According to one source close to the situation, the Mother Superior who is still in Philadelphia has now requested from Rome that the monastery be preserved as a house of prayer so that at some future point Carmelite nuns could come and renew the monastery.
But there are plans to “suppress and plunder the Monastery,” in the words of one source, and this agenda is being led by Bishop Fitzgerald. Mother Superior is trying to forestall this plan and reached out to Rome. It is in this context that the Vatican intervened more expressly.
In early September, Father Rafal Wilkowski – who works under Cardinal João Braz de Aviz, the head of the Congregation for Religious – “responded and said that a Visitation would be planned.” The source continued, “At the recent visitation [which took place at the end of September, before the visitation of the Fairfield monastery], Mother chose to explain the plans to preserve the Sacred Monastery in the hope that the Holy See will cooperate. The Vatican representatives stated that it is the plan of the Vatican to suppress the monastery.”
At this point, Mother Superior is waiting to hear from Rome, with whom she has politely and faithfully collaborated, even though, as another source told LifeSite, the archdiocese tried to spread rumors about her state of health, trying to discourage Carmelite nuns from other monasteries in the United States from moving to join her.
“Mother Pia is a beautiful, holy, devout and grace-filled nun,” one source told LifeSite. “I am blessed to know her. She is also very sharp witted. Any thought that she is somehow compromised is pure slander.”
LifeSite was also informed that the same group of clergymen trying to close down Carmel have “spent their entire careers closing churches and schools and who were leaders during the sex abuse scandals who failed to lead us out of them while persecuting those priests who did speak out.”
In an October 11 statement reaffirming his warning that Rome has a bias against tradition-minded monasteries and is out to close them down, Father Maximilian also spoke once more of the Philadelphia monastery and how it was used by Rome for a larger onslaught on the traditional Carmelite nuns in Fairfield and Valparaiso, just because they had tried to help their Philadelphia sisters of the Carmelite Order. He wrote:
In the case of the Carmelite Nuns who left Philadelphia, there was obviously a serious problem between two parties: the community of Nuns coming from Valparaiso, NE, and Fairfield, PA, to rejuvenate the Philadelphia Carmel on the one hand, and the Archdiocese, Father General, and the Association of St. Joseph on the other hand. If the Congregation was unbiased they would investigate BOTH sides of the problem – but instead the Congregation has already decided that the traditional Nuns are in the wrong and this is obvious because instead of using a third party to investigate both sides of the story the Congregation chose people on one side of the problem to investigate those on the other side of the problem (the Visitator [Father Rafal Wilkowski] is one of Father General’s right hand men – a Definitor on Father General’s Counsel, and the Co-Visitators are the current and former President of the Association). The Co-Visitators actually sent spies; they discussed the need to stop me from bringing the Sacraments and to switch the [Fairfield] Nuns over to the Novus Ordo Mass; they discussed strategies for turning the benefactors away from these traditional communities.

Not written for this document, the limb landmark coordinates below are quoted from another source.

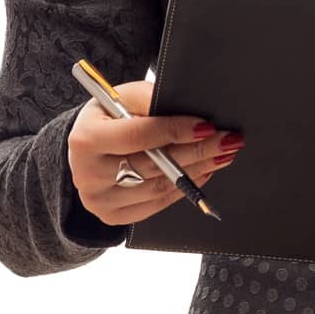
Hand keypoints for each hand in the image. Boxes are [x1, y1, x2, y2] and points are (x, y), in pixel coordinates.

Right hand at [66, 80, 243, 224]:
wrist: (87, 149)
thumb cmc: (110, 117)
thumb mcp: (124, 97)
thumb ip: (151, 101)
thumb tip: (190, 111)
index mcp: (86, 138)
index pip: (139, 135)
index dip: (176, 131)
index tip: (207, 126)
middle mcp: (88, 173)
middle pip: (153, 165)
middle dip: (197, 151)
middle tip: (228, 140)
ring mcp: (100, 200)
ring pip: (159, 186)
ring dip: (198, 170)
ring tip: (222, 154)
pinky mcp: (113, 216)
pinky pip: (157, 203)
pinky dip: (184, 189)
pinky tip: (203, 172)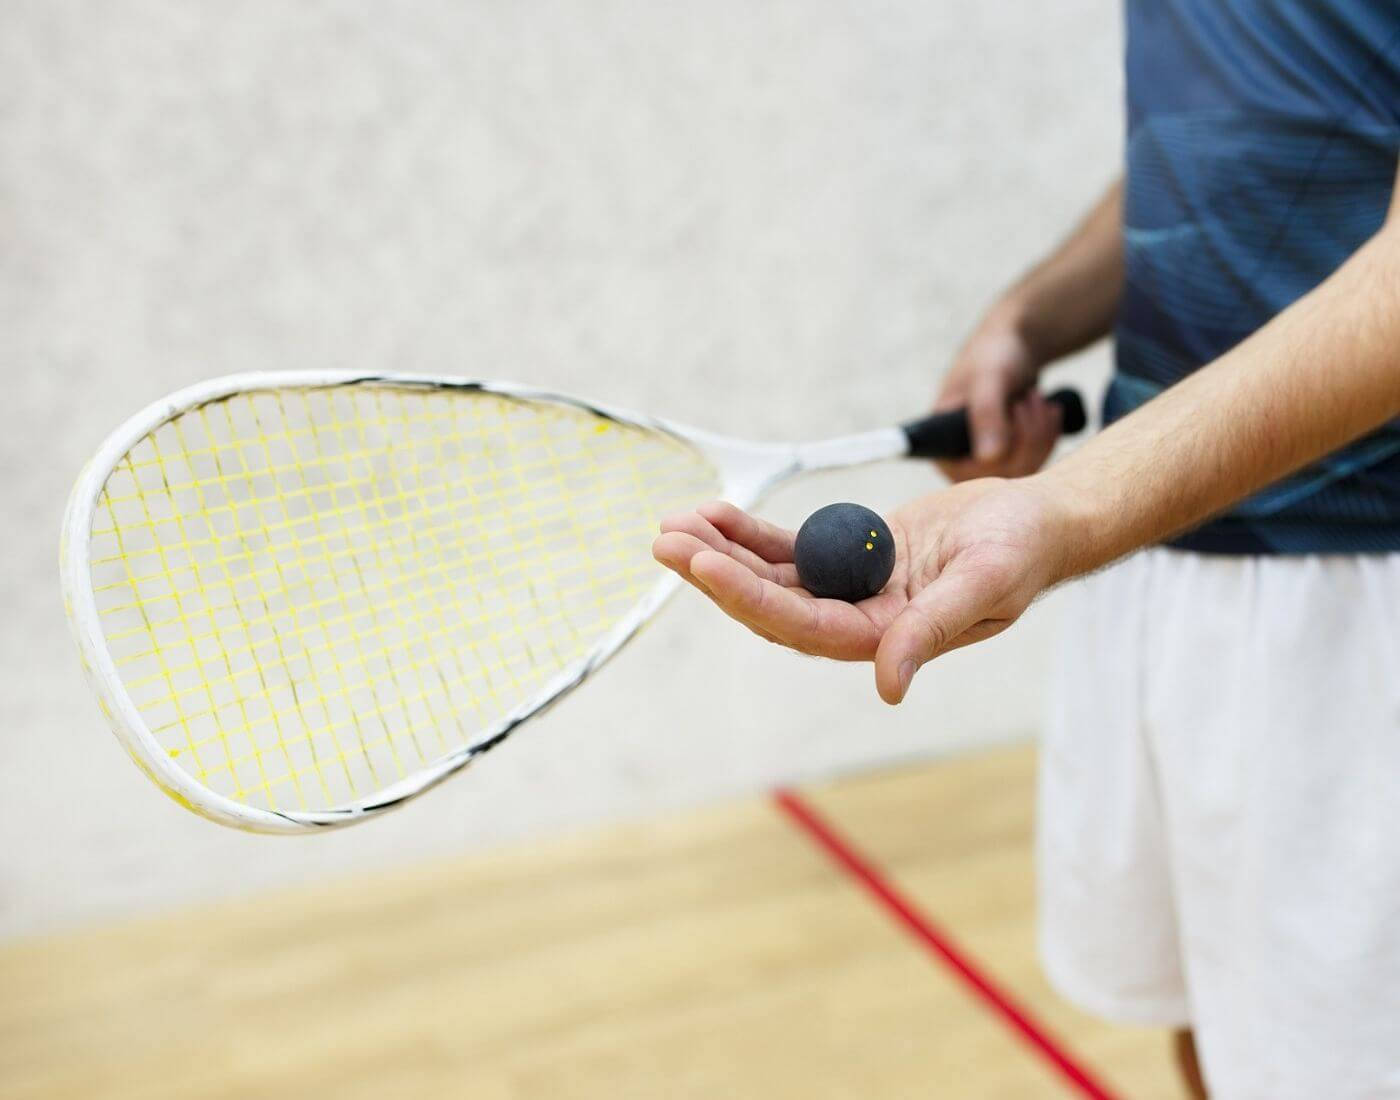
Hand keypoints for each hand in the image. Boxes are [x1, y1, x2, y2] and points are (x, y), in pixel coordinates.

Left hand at [652, 482, 1072, 704]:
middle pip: (771, 605)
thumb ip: (932, 631)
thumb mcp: (984, 586)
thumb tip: (889, 685)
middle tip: (665, 541)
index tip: (704, 564)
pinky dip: (751, 534)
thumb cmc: (1022, 552)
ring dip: (722, 552)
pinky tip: (716, 513)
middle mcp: (860, 622)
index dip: (749, 596)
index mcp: (888, 639)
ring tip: (674, 524)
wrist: (1038, 521)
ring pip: (771, 577)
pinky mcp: (850, 557)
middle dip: (716, 573)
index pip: (802, 624)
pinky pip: (790, 550)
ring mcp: (852, 590)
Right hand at [935, 312, 1062, 480]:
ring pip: (1023, 472)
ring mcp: (985, 462)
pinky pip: (1036, 465)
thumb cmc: (993, 354)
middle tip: (1030, 398)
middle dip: (1026, 434)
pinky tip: (1046, 410)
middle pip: (1001, 474)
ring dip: (1039, 433)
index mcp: (940, 443)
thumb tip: (989, 458)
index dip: (998, 452)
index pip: (967, 473)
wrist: (1014, 346)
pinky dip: (1047, 436)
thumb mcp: (988, 379)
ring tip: (1036, 398)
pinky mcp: (1009, 459)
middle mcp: (959, 459)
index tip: (1015, 410)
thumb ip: (986, 414)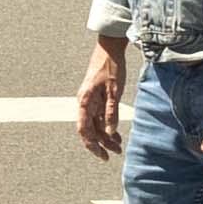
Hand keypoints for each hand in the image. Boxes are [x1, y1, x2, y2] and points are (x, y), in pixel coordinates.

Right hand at [74, 39, 127, 157]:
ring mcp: (90, 100)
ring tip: (118, 146)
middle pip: (90, 129)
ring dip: (105, 136)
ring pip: (95, 124)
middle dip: (102, 143)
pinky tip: (116, 134)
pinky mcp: (96, 97)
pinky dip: (107, 126)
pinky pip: (99, 116)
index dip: (92, 144)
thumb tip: (110, 132)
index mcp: (85, 101)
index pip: (84, 129)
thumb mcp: (114, 90)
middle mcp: (84, 102)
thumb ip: (111, 112)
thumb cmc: (111, 67)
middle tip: (115, 153)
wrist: (109, 48)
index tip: (102, 155)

Father Maximilian confirmed that the Apostolic Visitation did not look to help the Philadelphia nuns continue to be an important house of prayer, especially in light of its historical role as a cradle of the devotion to St. Therese of Lisieux in the United States.

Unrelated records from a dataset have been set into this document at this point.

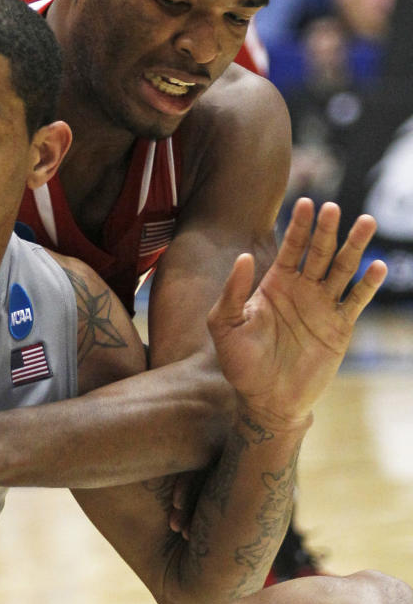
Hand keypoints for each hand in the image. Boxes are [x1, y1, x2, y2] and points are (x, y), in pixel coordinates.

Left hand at [207, 198, 385, 431]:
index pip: (291, 247)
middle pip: (320, 252)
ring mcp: (323, 306)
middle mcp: (303, 289)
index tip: (305, 202)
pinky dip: (368, 284)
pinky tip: (377, 267)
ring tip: (365, 222)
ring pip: (343, 269)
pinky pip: (356, 301)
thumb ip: (232, 293)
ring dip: (355, 246)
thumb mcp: (225, 327)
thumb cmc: (241, 364)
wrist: (266, 400)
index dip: (298, 225)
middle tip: (333, 209)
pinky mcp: (340, 326)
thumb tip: (244, 257)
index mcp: (276, 284)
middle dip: (326, 230)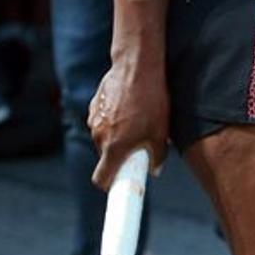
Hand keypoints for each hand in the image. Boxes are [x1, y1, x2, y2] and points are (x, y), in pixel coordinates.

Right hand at [89, 56, 168, 188]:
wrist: (137, 67)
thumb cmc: (152, 101)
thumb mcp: (160, 132)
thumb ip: (157, 156)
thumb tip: (155, 169)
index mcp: (114, 147)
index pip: (101, 179)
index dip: (110, 185)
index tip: (118, 186)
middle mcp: (99, 136)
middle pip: (105, 157)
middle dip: (118, 156)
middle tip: (137, 146)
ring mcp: (94, 120)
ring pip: (103, 138)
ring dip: (116, 136)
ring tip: (135, 121)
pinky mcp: (93, 106)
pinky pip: (102, 121)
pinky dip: (112, 120)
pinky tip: (128, 107)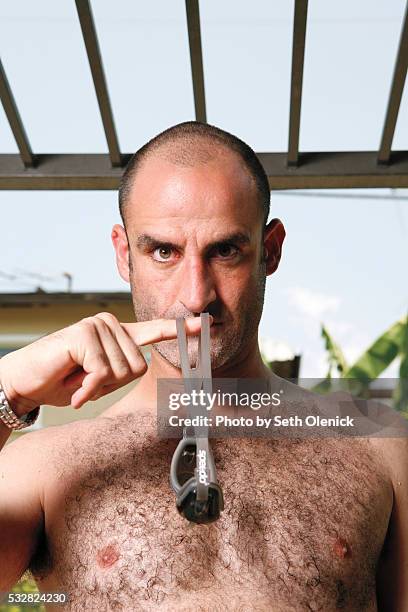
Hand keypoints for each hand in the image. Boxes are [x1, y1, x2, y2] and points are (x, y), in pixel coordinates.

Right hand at [0, 312, 206, 414]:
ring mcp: (97, 325)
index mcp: (118, 334)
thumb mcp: (100, 379)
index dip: (180, 331)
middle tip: (86, 384)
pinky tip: (73, 388)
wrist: (25, 383)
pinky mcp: (84, 333)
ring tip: (77, 382)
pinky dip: (88, 389)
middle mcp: (110, 324)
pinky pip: (103, 372)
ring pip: (122, 371)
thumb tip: (145, 370)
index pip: (154, 330)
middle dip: (112, 386)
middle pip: (139, 367)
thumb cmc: (62, 381)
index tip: (205, 325)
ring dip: (97, 388)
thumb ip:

“I am not permitted,” he concluded, “to write here what they actually did during the Visitation [in Philadelphia and Fairfield] itself, but let’s just say that I was 100% correct in my assessment and that the Nuns pulling from Philadelphia was used as a pretext by the Congregation to go after these traditional Monasteries.”
LifeSiteNews has reached out to the Archdiocese of Philadelphia for comment, but has yet to hear back.